In their view of that omnipotent power, love between man and woman, Björnson and Ibsen are true representatives of the present generation. This age, which has understood the identity of soul and body, does not loose itself in contemplation of outward forms, as forms alone, but seeks at every place the contents of those forms. The objective element has ceased to be the ruling one in the analysis of love. In Björnson’s and Ibsen’s works true love is measured by the degree of strength it gives to the self. Reasoning thus, Norah came to the conclusion that her marriage with Helmer had on both sides been without true love.
Ibsen’s bitter satire on love between man and woman, as practiced in publicly sanctified engagements and later on in marriage, awoke such hissing wrath in his father- land that he for ten years lived abroad.
Norwegian society was not yet ready to understand that it was not love between man and Woman which Ibsen denied and attacked, it was the social ideal of this love.
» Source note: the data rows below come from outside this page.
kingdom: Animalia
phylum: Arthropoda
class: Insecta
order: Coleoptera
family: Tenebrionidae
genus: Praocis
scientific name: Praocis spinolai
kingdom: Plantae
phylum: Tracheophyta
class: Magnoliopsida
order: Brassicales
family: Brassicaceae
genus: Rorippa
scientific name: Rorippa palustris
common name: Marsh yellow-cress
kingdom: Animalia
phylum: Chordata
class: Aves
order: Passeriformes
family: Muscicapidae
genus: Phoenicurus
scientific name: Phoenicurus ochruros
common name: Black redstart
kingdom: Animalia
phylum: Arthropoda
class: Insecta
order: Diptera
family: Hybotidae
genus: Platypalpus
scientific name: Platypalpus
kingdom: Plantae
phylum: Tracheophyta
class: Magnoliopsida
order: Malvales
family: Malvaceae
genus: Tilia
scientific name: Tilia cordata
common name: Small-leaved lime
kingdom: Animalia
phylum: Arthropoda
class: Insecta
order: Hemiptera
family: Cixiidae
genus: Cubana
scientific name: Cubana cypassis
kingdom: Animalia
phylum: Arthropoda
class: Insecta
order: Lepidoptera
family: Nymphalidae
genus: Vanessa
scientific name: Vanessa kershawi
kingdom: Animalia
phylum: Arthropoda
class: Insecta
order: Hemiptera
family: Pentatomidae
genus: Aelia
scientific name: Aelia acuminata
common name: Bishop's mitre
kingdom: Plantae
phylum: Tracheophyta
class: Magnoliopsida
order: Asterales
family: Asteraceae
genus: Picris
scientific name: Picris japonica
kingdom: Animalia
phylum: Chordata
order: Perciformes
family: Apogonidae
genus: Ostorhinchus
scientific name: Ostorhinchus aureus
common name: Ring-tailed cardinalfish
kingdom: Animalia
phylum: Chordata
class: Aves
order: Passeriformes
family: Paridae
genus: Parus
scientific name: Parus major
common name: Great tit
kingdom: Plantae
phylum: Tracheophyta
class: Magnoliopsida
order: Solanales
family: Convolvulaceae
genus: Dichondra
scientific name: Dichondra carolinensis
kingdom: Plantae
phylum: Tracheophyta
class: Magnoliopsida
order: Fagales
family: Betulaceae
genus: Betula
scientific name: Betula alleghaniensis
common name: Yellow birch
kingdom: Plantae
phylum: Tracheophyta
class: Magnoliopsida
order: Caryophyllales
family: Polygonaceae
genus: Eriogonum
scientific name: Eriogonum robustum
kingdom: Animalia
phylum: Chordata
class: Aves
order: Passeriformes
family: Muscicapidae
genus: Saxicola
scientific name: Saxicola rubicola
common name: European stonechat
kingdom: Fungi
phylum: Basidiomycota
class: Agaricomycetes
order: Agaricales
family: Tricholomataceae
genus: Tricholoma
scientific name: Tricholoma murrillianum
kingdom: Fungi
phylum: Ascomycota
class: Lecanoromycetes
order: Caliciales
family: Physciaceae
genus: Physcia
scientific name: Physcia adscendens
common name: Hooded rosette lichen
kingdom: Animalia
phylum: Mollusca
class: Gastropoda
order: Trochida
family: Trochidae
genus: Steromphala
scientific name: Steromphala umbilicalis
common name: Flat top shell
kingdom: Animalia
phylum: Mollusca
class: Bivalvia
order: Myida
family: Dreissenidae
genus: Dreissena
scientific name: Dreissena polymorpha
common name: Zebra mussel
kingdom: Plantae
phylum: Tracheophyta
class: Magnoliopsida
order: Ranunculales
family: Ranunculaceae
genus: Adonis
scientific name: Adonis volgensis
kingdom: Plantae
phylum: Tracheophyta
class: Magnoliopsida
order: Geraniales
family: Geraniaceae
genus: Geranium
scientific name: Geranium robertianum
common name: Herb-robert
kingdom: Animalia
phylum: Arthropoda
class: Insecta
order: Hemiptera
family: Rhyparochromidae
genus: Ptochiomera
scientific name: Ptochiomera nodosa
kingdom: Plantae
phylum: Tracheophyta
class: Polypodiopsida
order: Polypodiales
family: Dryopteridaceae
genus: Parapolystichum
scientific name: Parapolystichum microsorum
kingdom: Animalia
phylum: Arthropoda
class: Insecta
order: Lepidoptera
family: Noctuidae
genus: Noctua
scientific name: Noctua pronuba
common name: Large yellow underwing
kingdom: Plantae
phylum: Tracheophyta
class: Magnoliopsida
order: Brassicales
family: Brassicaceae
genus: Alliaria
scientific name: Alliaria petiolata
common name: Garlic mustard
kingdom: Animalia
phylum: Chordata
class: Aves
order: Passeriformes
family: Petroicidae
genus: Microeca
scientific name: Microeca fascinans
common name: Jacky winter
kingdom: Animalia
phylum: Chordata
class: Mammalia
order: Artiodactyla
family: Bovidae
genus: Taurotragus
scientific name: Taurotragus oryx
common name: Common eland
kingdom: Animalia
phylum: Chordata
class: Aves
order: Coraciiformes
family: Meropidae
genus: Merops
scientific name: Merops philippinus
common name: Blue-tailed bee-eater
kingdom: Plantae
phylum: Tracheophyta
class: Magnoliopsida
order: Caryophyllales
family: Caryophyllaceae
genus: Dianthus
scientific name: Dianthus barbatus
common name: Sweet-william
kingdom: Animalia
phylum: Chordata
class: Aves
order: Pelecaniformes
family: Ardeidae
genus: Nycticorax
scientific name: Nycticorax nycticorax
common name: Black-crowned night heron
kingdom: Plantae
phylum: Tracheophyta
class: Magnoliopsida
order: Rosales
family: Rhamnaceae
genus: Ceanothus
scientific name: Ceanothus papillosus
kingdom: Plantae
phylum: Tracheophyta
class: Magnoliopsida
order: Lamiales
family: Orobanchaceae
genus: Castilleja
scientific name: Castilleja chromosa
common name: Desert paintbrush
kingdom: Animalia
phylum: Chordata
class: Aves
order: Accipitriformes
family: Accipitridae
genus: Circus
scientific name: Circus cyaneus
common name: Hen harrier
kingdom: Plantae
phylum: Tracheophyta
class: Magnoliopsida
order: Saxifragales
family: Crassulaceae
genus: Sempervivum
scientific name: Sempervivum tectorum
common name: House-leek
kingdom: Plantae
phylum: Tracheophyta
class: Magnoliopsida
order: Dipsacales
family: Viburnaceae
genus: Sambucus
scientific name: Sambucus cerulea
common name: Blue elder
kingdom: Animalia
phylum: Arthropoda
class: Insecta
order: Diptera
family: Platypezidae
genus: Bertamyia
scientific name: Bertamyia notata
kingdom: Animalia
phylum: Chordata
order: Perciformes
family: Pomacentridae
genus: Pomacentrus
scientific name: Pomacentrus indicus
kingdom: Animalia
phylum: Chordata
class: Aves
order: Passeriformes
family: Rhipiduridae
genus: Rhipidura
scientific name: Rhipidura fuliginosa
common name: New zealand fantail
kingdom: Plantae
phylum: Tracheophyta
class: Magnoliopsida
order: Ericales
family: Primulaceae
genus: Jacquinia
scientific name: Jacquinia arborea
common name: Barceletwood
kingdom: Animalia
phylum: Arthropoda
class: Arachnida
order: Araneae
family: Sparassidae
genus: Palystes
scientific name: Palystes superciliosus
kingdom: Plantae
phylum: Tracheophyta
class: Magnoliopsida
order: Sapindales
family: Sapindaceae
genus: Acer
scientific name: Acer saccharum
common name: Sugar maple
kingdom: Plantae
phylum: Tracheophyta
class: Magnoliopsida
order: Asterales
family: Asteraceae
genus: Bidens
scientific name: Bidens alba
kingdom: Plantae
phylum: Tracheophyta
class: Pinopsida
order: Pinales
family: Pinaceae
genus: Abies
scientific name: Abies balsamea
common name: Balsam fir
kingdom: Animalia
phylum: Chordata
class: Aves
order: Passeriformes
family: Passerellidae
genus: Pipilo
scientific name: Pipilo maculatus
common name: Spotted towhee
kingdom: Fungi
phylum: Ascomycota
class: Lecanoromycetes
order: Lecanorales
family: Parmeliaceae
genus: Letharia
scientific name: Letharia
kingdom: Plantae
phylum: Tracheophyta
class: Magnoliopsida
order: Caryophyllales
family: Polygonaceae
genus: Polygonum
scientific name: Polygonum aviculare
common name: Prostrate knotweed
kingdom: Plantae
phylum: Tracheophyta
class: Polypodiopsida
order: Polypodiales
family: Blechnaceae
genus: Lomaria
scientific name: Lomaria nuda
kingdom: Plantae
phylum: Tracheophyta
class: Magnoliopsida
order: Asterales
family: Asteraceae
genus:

Björnson, believing, full of hope, optimist in the most beautiful sense of that word, as he is, attacked this established ideal by painting one completely different. His “ Plags are hoisted in city and at port,” teaches the new social moral, that ignorance is not identical with innocence. He wants mothers to teach their boys and girls about the laws of life, that they may no more need to go to playmates or servants to get questions answered in a way which may injure them for lifetime. We must have mothers who bend their knees in reverence to the laws of nature, the beautiful and sacred; mothers who realize that nature is good and pure and true in all her ways; first then will the houses of prostitution be things unknown among us, buried with mistakes of the past. Some six or seven years ago Björnson traveled in Denmark, lecturing about his favorite subject, true love between man and woman. He only recognizes •that union between man and woman which rests upon a unity of soul and body; no decree of society, neither clerical nor civil, can establish such a union, nor can it destroy it. They who look forward to those reforms of society, needed so sorely, yet so little acknowledged, will especially appreciate one feature common to both Ibsen and Björnson. We may pile up before us every book written by them, not on one page, not in a single expression, will we find charity lauded. Those two men never bent their proud heads to money, never changed their opinion for the sake of wealth or rank; to them the charity of society is only a simple duty as long as it is a deplorable necessity. They both believe in a ruling justice in life, the justice involved in the fact that certain causes have certain effects as sure as a splash follows the stone thrown into the water. By the power of this justice Ibsen was at last acknowledged by his countrymen; by the same justice the heart of the Norwegian nation went out to Björnson from the time when his first, idyls from Norwegian peasant life appeared.
Around these two representatives of the best in our own age, those prophets of a still better future, gather all who believe in the old prophecy: “ Your sons and your daughters shall see sights, and the spirit shall descend to all mankind.” The structure of future society shall have the word “ justice ” written over its portals with flaming letters; charity shall be buried deep in the ground, and the two Norwegian poets, nay, poets of the world, shall be counted among those who wrote its funeral march.
When Ibsen’s teachings about “ God in one,” and Björnson s about “God in all,” have reached their aim, then the poet, be it woman or man, shall arise among us, who shall sing about “All in God.”